If I had to describe him with one word, I would definitely say “passionate”.
After the recent disaster of Costa Concordia, because of which 11 people died and more than 20 are still missing, it turns out that he used to work on the same cruise ship, and I couldn’t help but ask him about it and how it felt like when he heard about the accident.
He was so kind to share some photos of his experience on board, together with some comments on what happened. I’m posting these photos below, followed by Giuseppe’s comments.
My name tag: the tangible memory of the time I spent on board.
It indicates my role on board: “tour escort“, that means supervising the excursions.
One of the most tiring excursions: the Pyramids tour. We could take more than 50 buses from Alexandria to Cairo: the biggest landing of all Costa’s fleet.
Normally it took about 2 hours just to disembark all the people, and the fact that they managed to evacuate the ship in 40 minutes is a honor to my collegues…
Athens: in its harbor we often met other competitors’ cruise ships, such as Msc.
They looked like motorboats, if compared to Concordia.
This is a picture of me on one of my last excursions with Costa Concordia: the city of Viterbo, Italy.
It’s not easy to describe what happened, even harder to express the feeling that I have looking at a cruise ship where I spent 12 months of my life, 24 hours a day.
You get to a point where you don’t even call it “a ship” anymore – you call it home, a point of reference, a place where you have feelings, satisfactions, moments of joy in which you get to know the meaning of success and understand how to manage such a large group of people.
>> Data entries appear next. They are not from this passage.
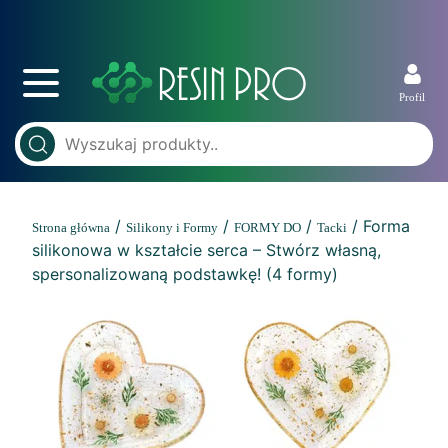
Profil
/
/
/
/ Forma
Strona główna
Silikony i Formy
FORMY DO
Tacki
silikonowa w kształcie serca – Stwórz własną,
spersonalizowaną podstawkę! (4 formy)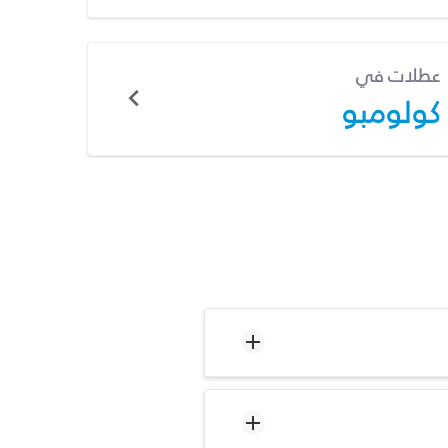
عطلات في
كولومبو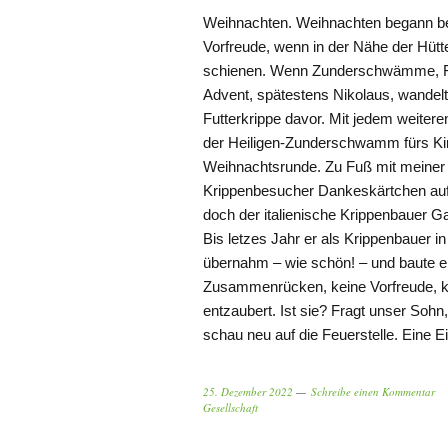
Weihnachten. Weihnachten begann bei
Vorfreude, wenn in der Nähe der Hü
schienen. Wenn Zunderschwämme, F
Advent, spätestens Nikolaus, wandelt
Futterkrippe davor. Mit jedem weiter
der Heiligen-Zunderschwamm fürs Kind
Weihnachtsrunde. Zu Fuß mit meiner 
Krippenbesucher Dankeskärtchen auf
doch der italienische Krippenbauer Gae
Bis letzes Jahr er als Krippenbauer i
übernahm – wie schön! – und baute ei
Zusammenrücken, keine Vorfreude, kei
entzaubert. Ist sie? Fragt unser Sohn
schau neu auf die Feuerstelle. Eine 
25. Dezember 2022
Schreibe einen Kommentar
Gesellschaft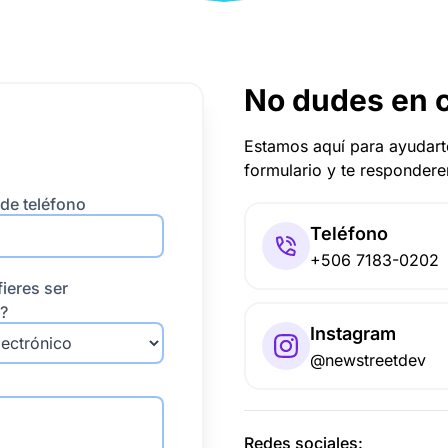
No dudes en 
Estamos aquí para ayudarte
formulario y te respondere
de teléfono
Teléfono
+506 7183-0202
ieres ser
?
Instagram
@newstreetdev
Redes sociales:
Everything feels surreal now. The bond among you and the collegues, and with the ship is amazingly strong. It’s a parallel world that protects you from the dangers of the sea and from… everyday life’s ones. You find yourself in a protected world, and you can see what happens outside but it doesn’t really touch you because your reality is on the ship and what’s outside of it is just a distant echo of news.
It might sound selfish but that’s exactly how it works as after months spent on a ship, you only care about life on board.
What I fear is that the effort of my colleagues will be belittled, just because of someone that couldn’t handle an emergency.
You really become a family that shares everything including everyone else’s trouble without any distinction of team.
if something goes wrong, it’s everyone’s fault.
Having 4000 people you have to assist to in every possible way is not easy but in my memories I only have moments of joy.
With what happened I lost a place where many important moments of my life were kept, I was scared for all the people I know who were still on board, but luckily they were all fine. Other people were not that lucky.
My condolences go to who lost their beloved ones, and I understand the grief and disappointment of the staff who wasn’t able to save them all.